Tangan Bumi ditarik oleh pria tua itu menuju limusinnya. Bumi yang sekedar melamun tersentak dan membulatkan mata. Tenaga pria paruh baya itu terlalu kuat untuk Bumi lawan. Kaki Bumi sama sekali tidak bergerak dan mencoba untuk hanya diam di tempat, namun lambat laun, Bumi semakin terseret.

Akhirnya, Bumi hanya pasrah. Laki-laki tua yang mengaku sebagai Kakeknya itu tidak akan menyakitinya, bukan?

Bumi duduk di dalam mobil yang dalamnya dipenuhi barang-barang mewah dan dekorasi yang nampak elegan. Bahkan mobil mahal milik Leon dan Raya tidak semewah ini.

Deheman pria tua di sampingnya membuat Bumi kembali tersentak. Ia mencoba menatap dengan was-was pria di sampingnya yang hendak berbicara.

"Saya benar Kakek kamu, Bumi! Aurell satu-satunya anak saya!" Pria itu kembali mengulangi perkataannya. Menguatkan Fakta bahwa ia adalah Kakek kandung Bumi.

"Siapa bilang? Bukannya Bapak sudah membuang Mama? Terlalu serakah bukan kalau Bapak menginginkan saya, cucu dari anak yang bapak sudah buang, memanggil anda Kakek?" Bumi menjawab dengan tajam. Ia kembali memalingkan wajahnya dan kini memandang sekitar di balik kaca.

"Siapa yang sudah membuang? Saya selalu menganggap Aurell sebagai anak saya!" Firdan lagi-lagi berkata tegas. Tanpa malu ia berkata dengan mata berkaca-kaca layaknya terluka akan perkataan Bumi.
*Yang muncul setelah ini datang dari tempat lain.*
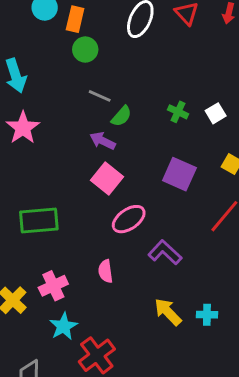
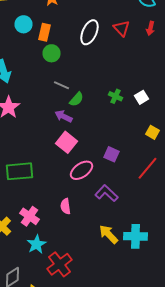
purple square: (179, 174) -> (112, 154), moved, size x0.7
pink cross: (53, 286) -> (30, 216), turned -30
cyan cross: (207, 315) -> (136, 236), size x1.6

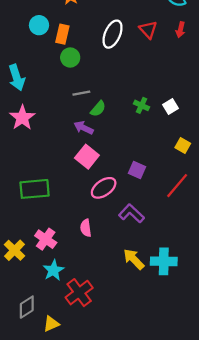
gray line: (62, 85) -> (81, 93), turned -35

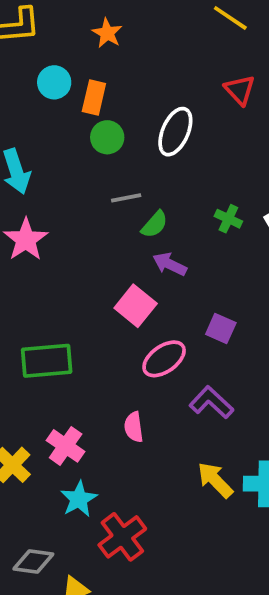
white ellipse: (113, 34) -> (175, 132), moved
purple arrow: (84, 128) -> (170, 264), moved
gray diamond: (27, 307) -> (33, 561), turned 40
Bumi mendecih pelan. Ia tidak sanggup menatap wajah laki-laki di sampingnya. Semurung apapun raut wajah pria paruh baya itu, mau semenyedihkan apapun laki-laki itu bertingkah, Bumi masih tidak akan memaafkan seseorang yang membuat luka dalam di hati Mamanya.

Limusin hitam mencolok karena mewahnya berhenti tepat di depan rumah Bumi. Dari dalam kaca, Bumi dapat melihat Mamanya sedang duduk di bangku taman halaman rumah sembari memejamkan mata.
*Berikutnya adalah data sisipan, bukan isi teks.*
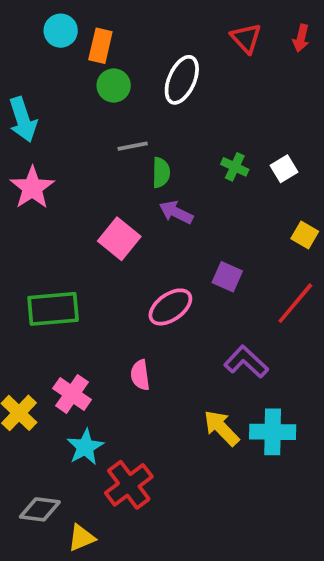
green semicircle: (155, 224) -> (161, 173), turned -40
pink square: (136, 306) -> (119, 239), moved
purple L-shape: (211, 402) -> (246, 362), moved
Bumi tersenyum tipis ke arah pria paruh baya dengan air muka sendu dan segera keluar dari limusin itu.

Menghampiri Mamanya yang langsung membuka mata saat mendengar langkah kaki Bumi. Aurell bahkan tersenyum lebar dan memeluk Bumi dengan erat.
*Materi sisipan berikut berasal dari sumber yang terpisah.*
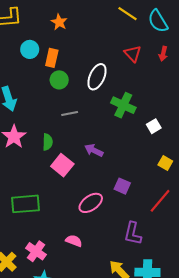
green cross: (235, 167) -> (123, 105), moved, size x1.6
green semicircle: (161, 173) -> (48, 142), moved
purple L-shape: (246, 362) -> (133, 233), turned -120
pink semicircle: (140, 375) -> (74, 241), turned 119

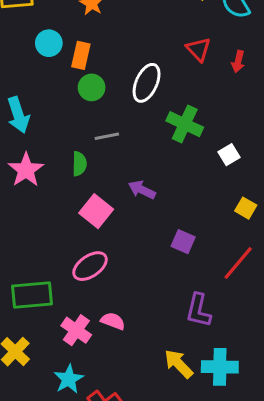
red arrow: (163, 54) -> (238, 61), moved
green semicircle: (48, 142) -> (79, 164), moved
pink ellipse: (91, 203) -> (90, 266), moved
green rectangle: (26, 204) -> (32, 295), moved
pink cross: (36, 251) -> (76, 330), moved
Tapi senyuman Aurell luntur seketika saat ada suara langkah kaki lagi yang telinga Aurell tangkap. Tubuhnya membatu bersamaan dengan keluarnya senyuman dari pria paruh baya yang 'mengantarkan' Bumi sampai kesini.

"Halo, Putri Papa! Apa kabar?" Suara pria itu masih terdengar menyeramkan di telinga Aurell meskipun nyatanya pria itu menggunakan nada seramah mungkin.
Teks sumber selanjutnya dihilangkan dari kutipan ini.